Michelle took me to Harpers Ferry, W.V., for a couple of days for my birthday recently. We wade the rock gardens there and fish for smallmouths. We go in the afternoon and stay until it’s almost dark and then go back to the B&B we stay in, The Ledge House. We’ve been going there for six years, long enough that the young owners don’t freak out when I build a wood fire in the fire ring, borrow the grill from the propane barbecue, and cook venison over the coals. (This year, having trouble getting the wood to catch, I threw on what must have been their Christmas tree. The thing exploded. The flames were 6 feet tall, heat such that I ran around pulling Adirondack chairs back before they caught, hoping all the while that nobody would call the fire department. It was way better than a birthday cake.)
Anyway, my fishing gear is so scattered these days that I had just grabbed a handful of plastic and hooks as we ran out the door. Once there, I realized that I didn’t have a single version of my go-to smallmouth lure—a 3-inch white twister tail. I grew up on this bait, fished it almost exclusively during my smallmouth apprenticeship on the Potomac, almost always on a ⅛-ounce jig. I believe in this lure. It didn’t feel right to be smallmouth fishing and not have one.
I had all kinds of other baits: three colors of crawfish, two kinds of creature baits with nine appendages and Don King hair, Senkos, tubes. “We’ve gotta go to the WalMart in Charles Town,” I told Michelle. She pointed to all the packets of plastic in my bag and asked if those weren’t enough. They weren’t, I explained. We had to go to Walmart. Which we did. But they hardly had any twister tails, much less white. Like me, Walmart had all kinds of plastic. Except the old-school kind. The world seems to have passed the single-tailed grub by. It’s no longer fashionable. The closest I could come was a pack of white double-tails. I figured these were better than nothing. Maybe I could bite one of the tails off.
At the water’s edge, I pulled one out and looked at it more closely. The tails weren’t natural extensions of the grub’s body. They were more like flimsy attachments. I bit off a tail and rigged it to evaluate its motion in the water. It looked wrong, like the grub was trying to detach a tail that didn’t belong to it but was following it anyway. I hung it up and switched to a Zoom Speed Craw in June Bug. Within minutes I’d nailed an 18-inch smallie that struck less than 15 feet from me as I finished a retrieve from faster water. I was trembling as I measured him. If I touch my thumbs together and spread my hands, it’s 18 ½ inches from little finger to little finger. He was just shy of that, the biggest smallmouth I’d caught in years. I lowered him back and he shot out of my hands.

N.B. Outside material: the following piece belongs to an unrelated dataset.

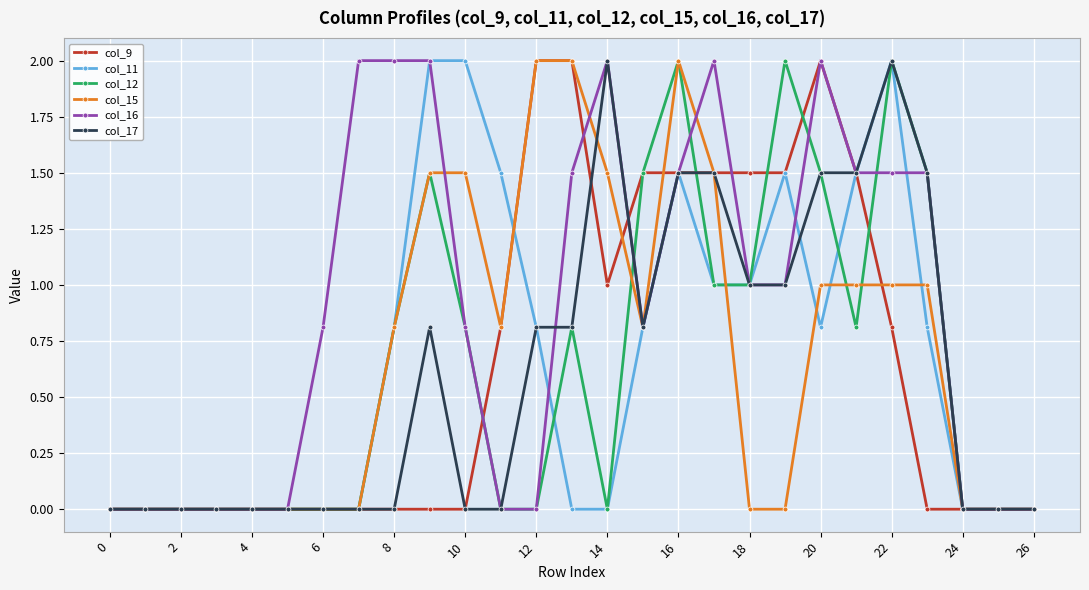

True or false: col_16 has more than 2 interior local peaks.

True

Amazing.
I got a few bites, but that was the only fish I landed that evening. As we got out of the water, I felt something underfoot. I looked down to see a 3-inch white twister tail on an ⅛-ounce jig on a rock. It had been there a while. It was faded and had little serrations along the edges of the tail, as if beaten up by the water. The jighead had once been purple. The hook was bent and the tail had slid most of the way down the shaft. I picked it up. It was the strangest feeling. Almost like finding an arrowhead. Someone else had once looked out over this water just as I’d done today and decided to tie on a 3-inch white twister tail.